1. Glazer, Jacobson, McCarthy, Roeder, wall label, 2019:
After unsuccessful stints at the US Military Academy at West Point and at the US Coast and Geodetic Survey here in Washington, Whistler moved to Paris to become an artist. In 1858 he and fellow artist Ernest Delannoy started on a walking tour of the Alsace and Rhineland regions, planning to reach Amsterdam. They soon abandoned the trip when they ran out of money. Along the way Whistler made scores of pencil drawings and several watercolors. He also drew on prepared copperplates that he etched and printed in Paris. The etchings here formed part of his first series, Twelve Etchings after Nature, known as the French Set. With under- and overdrawing in pencil, the watercolors were intended as compositional studies structured by line rather than color, while the etchings were considered finished works of art.
2. Kenneth Myers, wall label, 2004:
Whistler completed several elaborate watercolors during his trip. Two of them served as models for etchings-one for A Street at Saverne, the other for The Kitchen. All of these watercolors seem to have been finished during the first few weeks of the trip, before Whistler and Delannoy reached Strasbourg. Confusingly, two of the watercolors have been titled The Kitchen. The other watercolor titled The Kitchen was the immediate source for the etching.
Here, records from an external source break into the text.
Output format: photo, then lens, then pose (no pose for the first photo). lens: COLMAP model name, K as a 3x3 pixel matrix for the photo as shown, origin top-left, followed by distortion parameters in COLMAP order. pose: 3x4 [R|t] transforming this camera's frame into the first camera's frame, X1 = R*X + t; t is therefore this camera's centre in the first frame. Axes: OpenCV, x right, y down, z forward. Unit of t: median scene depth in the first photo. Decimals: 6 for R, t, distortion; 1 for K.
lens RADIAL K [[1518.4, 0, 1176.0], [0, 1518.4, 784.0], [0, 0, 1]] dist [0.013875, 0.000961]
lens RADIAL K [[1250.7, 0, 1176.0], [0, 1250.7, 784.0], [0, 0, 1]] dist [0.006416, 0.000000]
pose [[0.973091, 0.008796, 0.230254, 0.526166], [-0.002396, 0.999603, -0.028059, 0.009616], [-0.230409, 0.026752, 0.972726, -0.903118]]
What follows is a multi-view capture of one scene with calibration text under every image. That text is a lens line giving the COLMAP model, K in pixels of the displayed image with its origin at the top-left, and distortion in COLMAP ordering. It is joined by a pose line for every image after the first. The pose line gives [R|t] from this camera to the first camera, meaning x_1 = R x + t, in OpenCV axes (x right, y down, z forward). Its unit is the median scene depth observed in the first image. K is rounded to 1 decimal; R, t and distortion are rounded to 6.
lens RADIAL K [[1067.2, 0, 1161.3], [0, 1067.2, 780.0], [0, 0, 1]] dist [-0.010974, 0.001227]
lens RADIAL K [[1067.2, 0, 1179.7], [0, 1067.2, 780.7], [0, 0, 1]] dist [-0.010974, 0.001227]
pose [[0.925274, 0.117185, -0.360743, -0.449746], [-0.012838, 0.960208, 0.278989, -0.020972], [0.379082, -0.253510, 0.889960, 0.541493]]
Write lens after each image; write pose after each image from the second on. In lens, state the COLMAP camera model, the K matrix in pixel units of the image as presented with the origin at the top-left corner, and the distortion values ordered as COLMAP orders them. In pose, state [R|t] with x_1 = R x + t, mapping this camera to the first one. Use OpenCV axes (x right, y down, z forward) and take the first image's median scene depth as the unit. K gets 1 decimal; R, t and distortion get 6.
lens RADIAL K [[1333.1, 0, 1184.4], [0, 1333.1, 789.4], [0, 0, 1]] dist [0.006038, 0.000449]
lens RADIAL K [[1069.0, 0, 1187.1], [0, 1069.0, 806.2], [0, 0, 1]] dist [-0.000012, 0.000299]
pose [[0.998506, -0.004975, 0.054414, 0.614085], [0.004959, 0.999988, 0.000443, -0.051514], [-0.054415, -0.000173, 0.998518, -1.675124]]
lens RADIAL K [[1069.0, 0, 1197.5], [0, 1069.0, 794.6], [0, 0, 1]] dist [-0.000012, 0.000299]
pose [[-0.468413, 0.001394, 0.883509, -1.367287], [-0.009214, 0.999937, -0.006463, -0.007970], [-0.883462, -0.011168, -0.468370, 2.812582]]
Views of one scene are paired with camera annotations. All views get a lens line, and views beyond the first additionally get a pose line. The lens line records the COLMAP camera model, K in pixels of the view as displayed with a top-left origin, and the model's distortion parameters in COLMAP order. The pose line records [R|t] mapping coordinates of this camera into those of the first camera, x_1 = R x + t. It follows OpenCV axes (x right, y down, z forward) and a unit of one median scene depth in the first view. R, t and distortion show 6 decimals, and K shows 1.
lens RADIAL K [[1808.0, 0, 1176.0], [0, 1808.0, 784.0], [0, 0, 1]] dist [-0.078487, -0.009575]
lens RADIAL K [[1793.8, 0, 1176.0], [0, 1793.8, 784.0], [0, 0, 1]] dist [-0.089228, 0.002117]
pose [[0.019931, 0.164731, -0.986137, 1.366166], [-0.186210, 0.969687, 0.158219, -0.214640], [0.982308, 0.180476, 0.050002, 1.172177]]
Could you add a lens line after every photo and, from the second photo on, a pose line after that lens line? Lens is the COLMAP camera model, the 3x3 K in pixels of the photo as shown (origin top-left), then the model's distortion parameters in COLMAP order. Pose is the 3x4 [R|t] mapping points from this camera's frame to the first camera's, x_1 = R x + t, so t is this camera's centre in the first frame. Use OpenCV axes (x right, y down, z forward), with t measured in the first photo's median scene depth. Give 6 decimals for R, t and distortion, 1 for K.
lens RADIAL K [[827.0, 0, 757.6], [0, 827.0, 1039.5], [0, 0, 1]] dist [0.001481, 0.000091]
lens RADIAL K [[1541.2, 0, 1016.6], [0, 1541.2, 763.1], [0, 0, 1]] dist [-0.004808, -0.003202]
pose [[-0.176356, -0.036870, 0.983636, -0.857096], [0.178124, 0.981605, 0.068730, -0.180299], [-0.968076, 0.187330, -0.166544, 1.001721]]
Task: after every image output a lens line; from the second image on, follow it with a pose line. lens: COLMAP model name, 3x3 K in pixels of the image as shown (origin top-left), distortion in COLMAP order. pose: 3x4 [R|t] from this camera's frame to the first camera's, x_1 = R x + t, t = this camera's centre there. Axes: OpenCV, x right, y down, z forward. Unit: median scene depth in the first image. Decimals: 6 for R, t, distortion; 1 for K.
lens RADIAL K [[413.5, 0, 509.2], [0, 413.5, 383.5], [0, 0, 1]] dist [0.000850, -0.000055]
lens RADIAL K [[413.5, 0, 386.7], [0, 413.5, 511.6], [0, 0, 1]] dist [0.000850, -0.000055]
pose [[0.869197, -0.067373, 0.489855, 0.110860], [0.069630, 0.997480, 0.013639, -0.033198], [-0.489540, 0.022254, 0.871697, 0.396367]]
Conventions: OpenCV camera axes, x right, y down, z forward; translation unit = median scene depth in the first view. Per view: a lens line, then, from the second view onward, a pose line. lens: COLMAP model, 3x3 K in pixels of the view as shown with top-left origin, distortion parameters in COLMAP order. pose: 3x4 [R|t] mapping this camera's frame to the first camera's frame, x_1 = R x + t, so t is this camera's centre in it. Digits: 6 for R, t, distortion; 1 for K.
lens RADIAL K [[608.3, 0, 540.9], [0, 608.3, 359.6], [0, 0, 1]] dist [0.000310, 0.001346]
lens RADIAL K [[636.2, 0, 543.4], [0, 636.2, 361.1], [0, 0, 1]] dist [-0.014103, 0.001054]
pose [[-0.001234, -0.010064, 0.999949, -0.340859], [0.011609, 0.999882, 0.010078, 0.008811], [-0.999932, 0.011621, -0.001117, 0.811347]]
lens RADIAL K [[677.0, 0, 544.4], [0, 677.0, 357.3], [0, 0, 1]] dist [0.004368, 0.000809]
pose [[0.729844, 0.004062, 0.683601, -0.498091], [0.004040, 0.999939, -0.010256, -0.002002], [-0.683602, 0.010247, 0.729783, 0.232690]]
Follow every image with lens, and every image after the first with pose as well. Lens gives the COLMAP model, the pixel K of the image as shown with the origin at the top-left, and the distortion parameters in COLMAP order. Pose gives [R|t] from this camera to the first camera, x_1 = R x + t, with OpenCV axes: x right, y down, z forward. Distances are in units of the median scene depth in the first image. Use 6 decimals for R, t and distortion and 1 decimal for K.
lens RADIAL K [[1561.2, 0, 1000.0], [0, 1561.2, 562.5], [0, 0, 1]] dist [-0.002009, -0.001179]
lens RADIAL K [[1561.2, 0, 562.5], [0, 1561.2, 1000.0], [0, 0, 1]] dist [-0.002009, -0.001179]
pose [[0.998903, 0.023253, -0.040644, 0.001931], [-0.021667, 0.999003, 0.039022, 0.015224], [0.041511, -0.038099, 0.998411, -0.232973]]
1. Curry: James McNeill Whistler at the Freer Gallery of Art, Pg. 169
Despite Freer's inscription, neither this watercolor nor the pencil drawing that preceded it, entitled Cuisine à Lutzelbourg [F1898.151], is directly related to an etching. Similar subject matter treated in a similar sequence–from pencil drawing to watercolor to etching–may have confused Freer... As was consistent with his technique at this time, Whistler added the figure of a woman after he drew details of the room, including the large box which the woman partially obscures. Other details, like the straw hat hanging by the door, are taken from Whistler's standard formal vocabulary.
This watercolor translated the pencil drawing into bold areas of light and dark. A rather weak pencil sketch was substantially enhanced by wash blocks that create and maintain the space. Whistler gave the composition a strong tectonic structure by extending the shelf completely across the far end of the room parallel to the picture plane. The woman's relation to stove and oven as well as other details from the drawing were changed in the watercolor. The scene in [F1898.151] may be a view of the opposite end of the kitchen discussed in the previous entry. Alternatively, the space could have been invented in Whistler's studio after he returned from his trip armed with pencil sketches.